Robert Kennedy, 55, a senior vice president at Marsh & McLennan, was on the 100th floor of the North Tower, which was hit first, but fell second. Because he was a fire warden, Kennedy's family believes he probably tried to get his co-workers out before they perished.

“One of the hardest things to deal with was not knowing what happened to him,” said Cathy Kennedy Miller, Kennedy's oldest daughter.

“I talk about him, but I'm very careful what I say about Sept. 11” to her grandsons, Maureen Kennedy said. “I don't want them growing up being frightened and that's a very frightening thing. I leave that to their parents.”

“We tell them that he's in heaven and he's a hero,” Miller said.

Maureen Kennedy sees traces of her husband in the boys.

“It's definitely in their personalities,” she said. “They are kind and gentle and love to laugh, all of them – and that was their grandfather.”

Miller works in Jersey City, where she has a view of New York City's financial center and One World Trade Center, also known as Freedom Tower, the under-construction skyscraper being built where the Twin Towers once stood.

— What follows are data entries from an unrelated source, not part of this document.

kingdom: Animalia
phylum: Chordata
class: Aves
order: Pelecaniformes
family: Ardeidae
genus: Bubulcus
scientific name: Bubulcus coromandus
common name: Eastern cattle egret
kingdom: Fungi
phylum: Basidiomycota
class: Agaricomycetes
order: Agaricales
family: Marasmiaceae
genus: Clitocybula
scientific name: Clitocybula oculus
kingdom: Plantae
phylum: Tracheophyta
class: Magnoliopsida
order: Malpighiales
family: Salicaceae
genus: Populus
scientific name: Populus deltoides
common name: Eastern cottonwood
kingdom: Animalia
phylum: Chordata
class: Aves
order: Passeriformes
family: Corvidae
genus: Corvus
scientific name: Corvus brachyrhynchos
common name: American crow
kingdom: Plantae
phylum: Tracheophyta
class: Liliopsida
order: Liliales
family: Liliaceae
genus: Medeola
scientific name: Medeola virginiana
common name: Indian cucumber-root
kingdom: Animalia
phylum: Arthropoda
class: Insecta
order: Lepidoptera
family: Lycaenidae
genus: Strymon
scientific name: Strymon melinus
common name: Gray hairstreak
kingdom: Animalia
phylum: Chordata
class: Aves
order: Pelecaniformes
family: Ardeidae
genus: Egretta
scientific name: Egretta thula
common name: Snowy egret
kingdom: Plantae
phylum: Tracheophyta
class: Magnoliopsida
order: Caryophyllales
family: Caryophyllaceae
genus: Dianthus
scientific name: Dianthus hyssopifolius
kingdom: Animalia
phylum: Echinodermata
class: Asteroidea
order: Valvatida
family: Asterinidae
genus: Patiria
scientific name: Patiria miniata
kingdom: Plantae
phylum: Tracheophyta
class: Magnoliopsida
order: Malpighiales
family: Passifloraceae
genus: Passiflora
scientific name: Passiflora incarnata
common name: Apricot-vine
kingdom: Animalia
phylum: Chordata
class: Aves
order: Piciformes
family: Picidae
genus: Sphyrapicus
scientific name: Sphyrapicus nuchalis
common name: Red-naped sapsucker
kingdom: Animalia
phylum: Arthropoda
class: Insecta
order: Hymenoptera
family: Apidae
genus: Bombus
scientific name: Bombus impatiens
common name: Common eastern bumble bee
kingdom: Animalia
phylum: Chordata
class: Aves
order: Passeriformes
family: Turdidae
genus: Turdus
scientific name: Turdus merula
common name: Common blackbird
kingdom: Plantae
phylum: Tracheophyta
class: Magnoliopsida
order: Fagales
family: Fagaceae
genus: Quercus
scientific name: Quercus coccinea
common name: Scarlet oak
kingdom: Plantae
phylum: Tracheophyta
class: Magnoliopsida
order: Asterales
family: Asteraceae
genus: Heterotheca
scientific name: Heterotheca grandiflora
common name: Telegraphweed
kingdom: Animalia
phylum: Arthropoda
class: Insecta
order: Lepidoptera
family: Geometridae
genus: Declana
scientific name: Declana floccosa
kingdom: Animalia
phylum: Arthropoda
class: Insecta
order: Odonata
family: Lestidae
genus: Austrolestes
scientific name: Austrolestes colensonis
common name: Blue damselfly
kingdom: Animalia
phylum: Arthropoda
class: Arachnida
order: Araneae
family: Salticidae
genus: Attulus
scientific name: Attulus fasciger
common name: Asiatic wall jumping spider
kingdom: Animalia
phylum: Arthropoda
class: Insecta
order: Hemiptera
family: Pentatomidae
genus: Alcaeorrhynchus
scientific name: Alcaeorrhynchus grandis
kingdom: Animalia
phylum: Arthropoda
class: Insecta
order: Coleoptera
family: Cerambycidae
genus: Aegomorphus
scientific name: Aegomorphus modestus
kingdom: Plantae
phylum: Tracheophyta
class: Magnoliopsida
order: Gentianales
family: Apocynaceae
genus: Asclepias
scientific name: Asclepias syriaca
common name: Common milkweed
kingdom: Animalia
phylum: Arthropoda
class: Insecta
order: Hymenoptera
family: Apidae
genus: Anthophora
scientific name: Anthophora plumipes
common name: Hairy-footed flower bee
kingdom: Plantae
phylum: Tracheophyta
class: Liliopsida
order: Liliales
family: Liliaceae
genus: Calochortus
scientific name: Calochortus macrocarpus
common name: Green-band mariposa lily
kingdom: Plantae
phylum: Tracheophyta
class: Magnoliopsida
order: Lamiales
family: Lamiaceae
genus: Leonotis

“It's a constant reminder,” Miller said. “It's a tough week. This year it will be a little tougher.”

Miller works in the financial field like her father did and was downtown on Sept. 11 when the towers fell.

“Sometimes it seems like yesterday,” she said.

Meredith Andrews, Kennedy's younger daughter, said the 10th anniversary is no different for her than any other day: The fact that her father is gone never changes.

“It's just semantics,” she said. “He's still not going to be here on the 11th anniversary, and he wasn't here on the first anniversary.”

Andrews' oldest son was born 359 days after 9/11; his middle name is Robert. Now that he's in fourth grade, Andrews said he is beginning to realize his grandfather's death was part of something other people know about, but she hasn't told him the whole story yet and he hasn't seen footage.

Andrews said she doesn't tend to tell people who don't already know that she lost her father in 9/11.

“I don't like to make people feel uncomfortable,” she said.

Both sisters say they treasure memories of the weekend before 9/11, when the family celebrated Maureen and Robert Kennedy's wedding anniversary.

“We were so lucky, because we had no animosity, no arguments,” Miller said.

Like Robert Kennedy would have wanted, the family plans to mark the 10th year without their patriarch together. They will attend a memorial event at Marsh & McLennan on Friday and the dedication of the Empty Sky Memorial on Saturday.

On Sunday, they won't go to Ground Zero – but will do so another time.

“Maybe we will go apple picking or something totally unrelated to 9/11,” Miller said.

“I do like to go down there, but not on that day,” Maureen Kennedy said, adding she looks forward to seeing the new memorial. “I know it took a long time, but they really did a wonderful job and I truly appreciate it.”